(Text transcribed from the pages)
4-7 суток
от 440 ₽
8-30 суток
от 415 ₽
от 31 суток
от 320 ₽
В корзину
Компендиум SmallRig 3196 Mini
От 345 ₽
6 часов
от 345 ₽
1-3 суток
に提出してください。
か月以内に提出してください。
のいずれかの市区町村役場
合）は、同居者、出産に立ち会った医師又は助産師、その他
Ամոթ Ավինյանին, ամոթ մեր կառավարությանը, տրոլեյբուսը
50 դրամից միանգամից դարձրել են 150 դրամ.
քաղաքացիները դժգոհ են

(ASSIGNED TASK):
Can you put all the lines above into a numbered list, omitting any blank ones?

(ANSWER TO THIS EXERCISE):
1. 4-7 суток
2. от 440 ₽
3. 8-30 суток
4. от 415 ₽
5. от 31 суток
6. от 320 ₽
7. В корзину
8. Компендиум SmallRig 3196 Mini
9. От 345 ₽
10. 6 часов
11. от 345 ₽
12. 1-3 суток
13. に提出してください。
14. か月以内に提出してください。
15. のいずれかの市区町村役場
16. 合）は、同居者、出産に立ち会った医師又は助産師、その他
17. Ամոթ Ավինյանին, ամոթ մեր կառավարությանը, տրոլեյբուսը
18. 50 դրամից միանգամից դարձրել են 150 դրամ.
19. քաղաքացիները դժգոհ են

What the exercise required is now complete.